The singer has long lived a nocturnal life, perhaps in part because of his career path. “It’s just the way I am. I was thinking about it, actually, I think some people are just like that.

“I try to sleep the night before a gig, to switch it up, but sometimes it’s like playing in the morning to me. I can’t really do things at daytime, I think it’s because the world’s awake.”

While Casey runs through plenty of the hits on stage, there’s a heap of new music on the way.

He’s currently working on a double album, consisting of an acoustic side and a rockier side.
“I felt like some of the songs just didn’t belong together on an album, they’re too different and they didn’t fit,” he says.

“I decided to make a double album. Loads of people keep asking me to make an acoustic album, as I haven’t done that in years. I guess in that way it links back to my first album that I made [Amen].
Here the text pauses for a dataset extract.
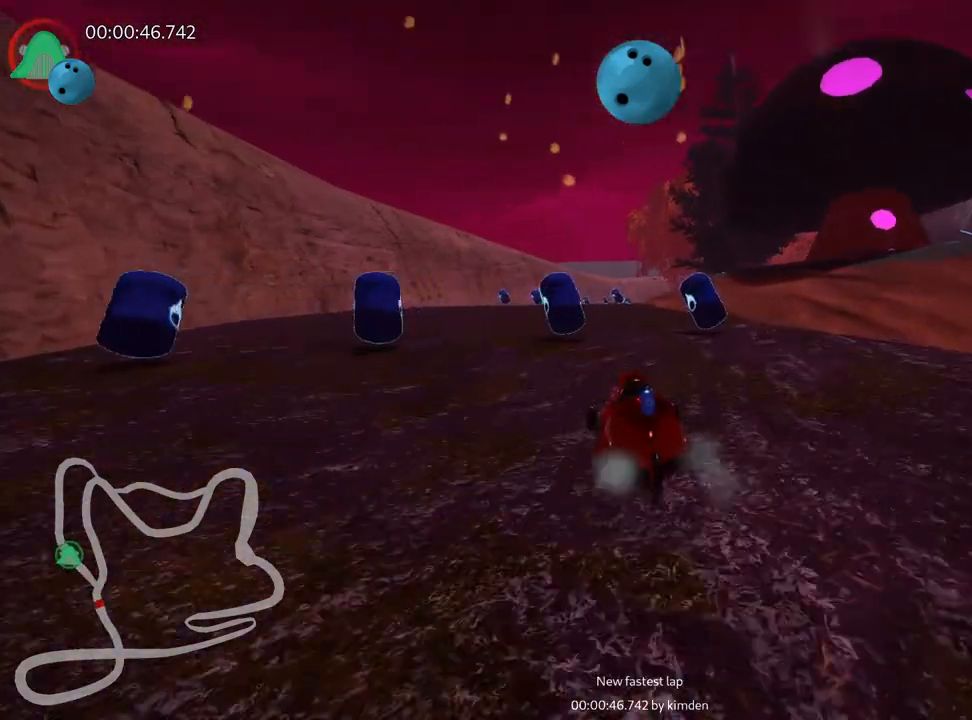
{"keys": ["right", "skid", "up"], "events": [[17, "left", "down"], [300, "left", "up"], [350, "skid", "down"], [367, "right", "down"]]}
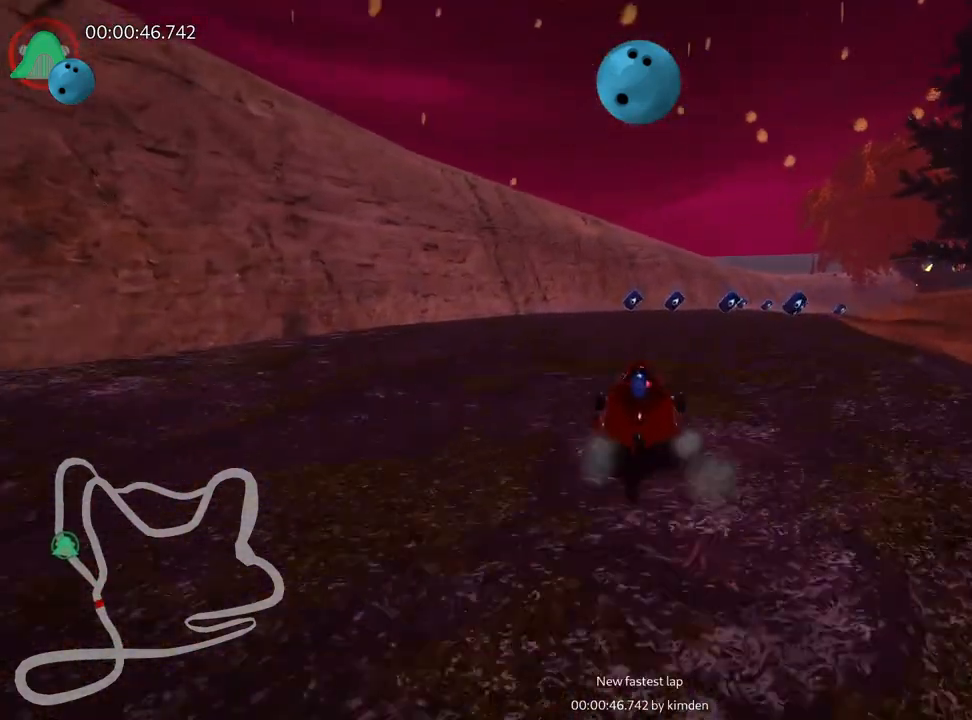
{"keys": ["left", "skid", "up"], "events": [[117, "left", "down"], [117, "right", "up"], [333, "right", "down"], [367, "left", "up"], [417, "left", "down"], [467, "right", "up"]]}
“It’s a quieter album about things that have gone on in my life.”
That life – as a family man – is somewhat different to his harder roots, so much so that Casey’s daughter, Saoirse (a talented musician in her own right) makes things a family affair gigging alongside Paddy.

“We’re doing it for the craic, really,” Casey explains. “But she’s very talented, she’s produced a whole album herself already. It’s nothing to do with me. But it’s brilliant.”
Paddy Casey plays Leopardstown Live on June 14, alongside his daughter, Saoirse.